As to why he didn’t drink water, an inebriated W.C. Fields purportedly responded, “Fish fuck in it.”
Miscellany
“I am the emperor, and I want dumplings,” said Emperor Ferdinand I of Austria. His only lucid remark, the historian A. J. P. Taylor thought.
Breaking the necks of pigeons in the Luxembourg Gardens while the gendarme went for a glass of wine was supposedly how Ernest Hemingway on occasion fed his family in Paris in the 1920s. He hid the bodies in his son Bumby’s stroller. Sometimes when he went without, the novelist studied the paintings by Paul Cézanne, which “looked more beautiful if you were belly empty, hollow hungry.”
Between 1959 and 1962 in China, Mao Zedong’s Great Leap Forward increased industrial growth at the expense of agricultural output. More than 45 million people perished from famine and disease, as well as from floods, droughts, and locusts.
“Hunger is the best sauce in the world,” wrote Miguel de Cervantes in Part II, Chapter V, of Don Quixote, published in 1615.
“As if I swallowed a baby,” said William Makepeace Thackeray about eating his first oyster.
Charles Lindbergh bought five sandwiches for his flight across the Atlantic in 1927, saying, “If I get to Paris, I won’t need any more, and if I don’t get to Paris, I won’t need any more either.” It took him thirty-three and a half hours. Amelia Earhart in 1932 flew across the Atlantic in fourteen hours and fifty-six minutes, during which she drank chicken soup from a thermos, and a can of tomato juice—opened with an ice pick.

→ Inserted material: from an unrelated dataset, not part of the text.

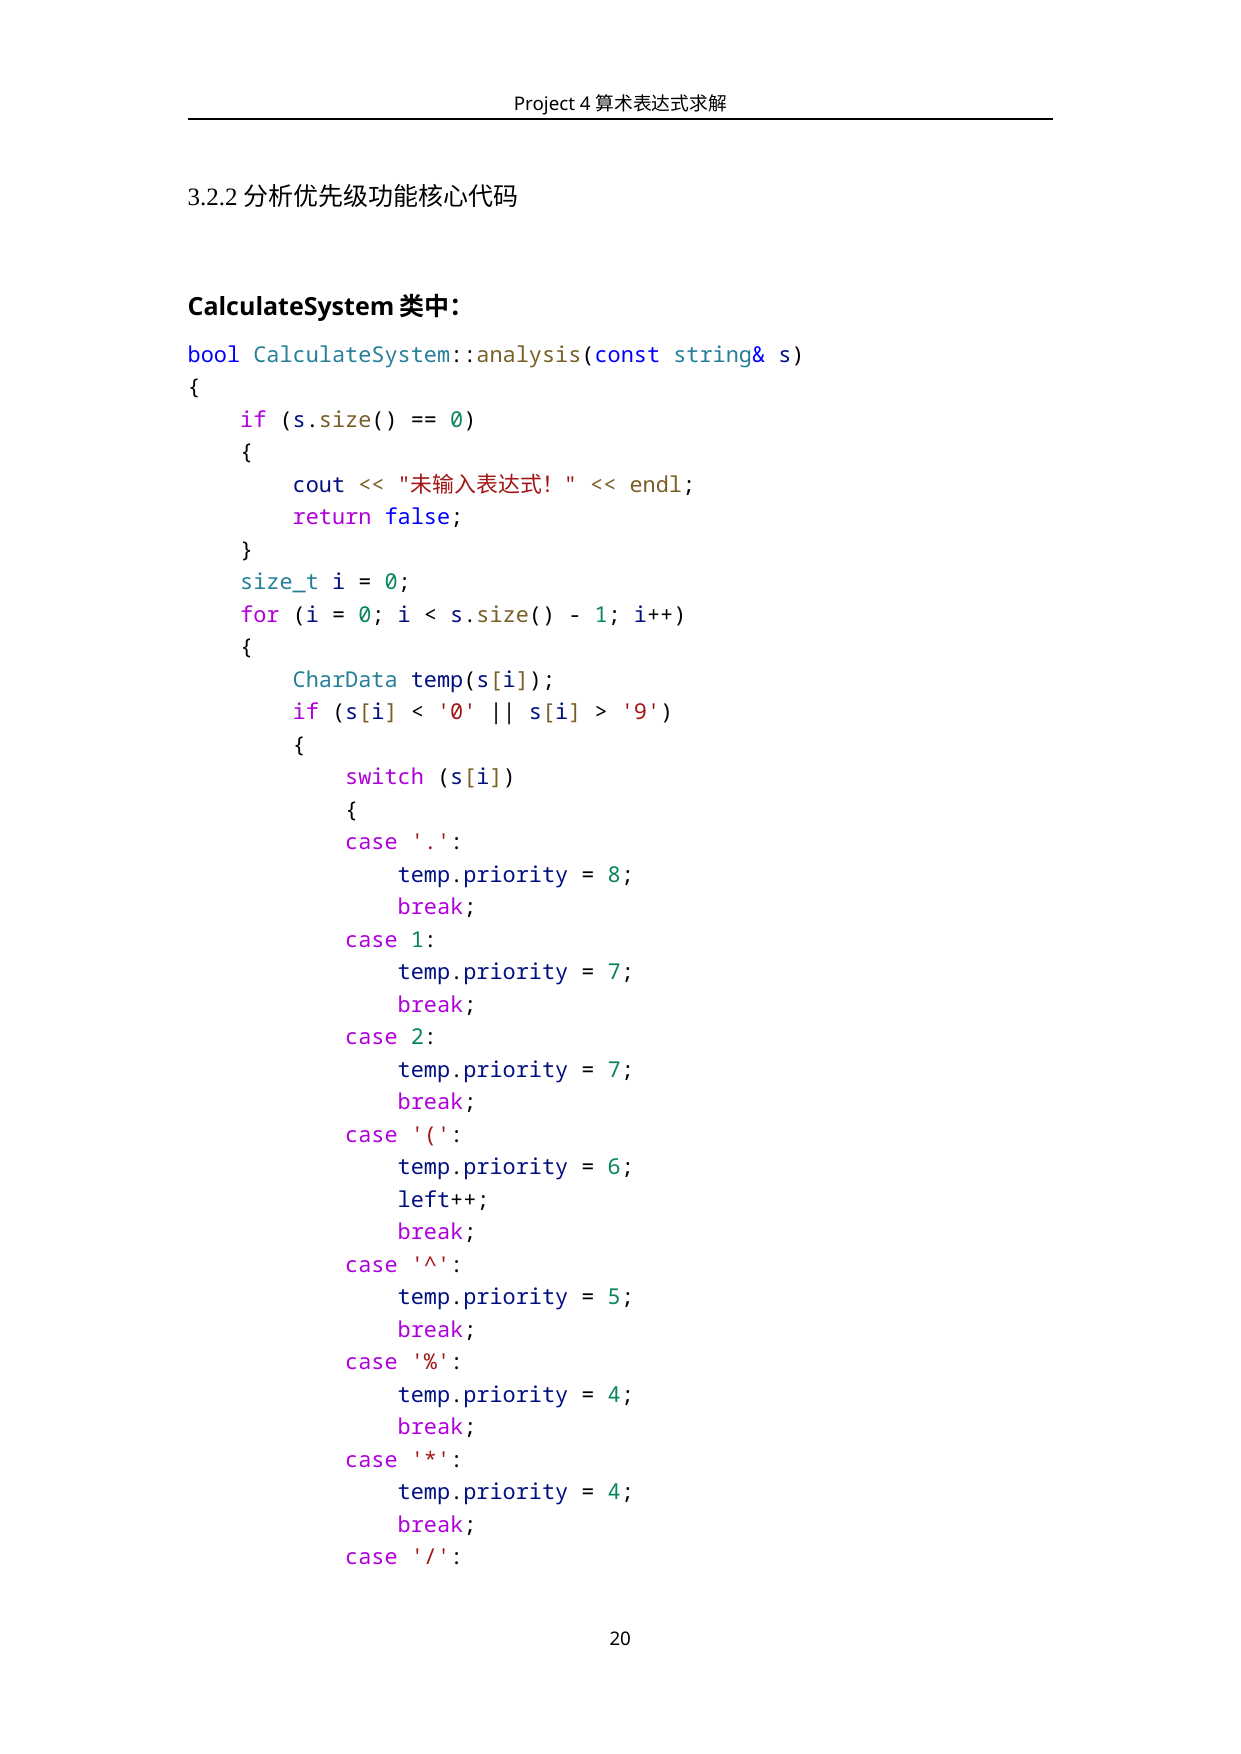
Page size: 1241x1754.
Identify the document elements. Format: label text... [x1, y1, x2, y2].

About his habit of masturbating in public, Diogenes the Cynic said, “I only wish I could be rid of hunger by rubbing my belly.”
Thirty to sixty million—the estimate of buffalo in the United States in the early 1800s. 1,200—the estimate some ninety years later.
“I’m not leaving, and by the way I’m hungry,” President George W. Bush said on September 13, 2001, when he was told there was a credible threat to the White House. He ordered a cheeseburger.
Cornbread, hot biscuits, wheat bread, and fried chicken were among the foods that Mark Twain said couldn’t be cooked north of the Mason-Dixon line.
Dr. John Harvey Kellogg’s digestive “milk cure” involved drinking a half pint of milk every half hour for twelve hours, supplemented by bran and paraffin four times a day, fruit twice a day, and two enemas a day.
Paul Newman’s character amazingly eats fifty hard-boiled eggs in one hour in Cool Hand Luke. 141 hard-boiled eggs eaten in eight minutes is the actual world record, held by Joey Chestnut.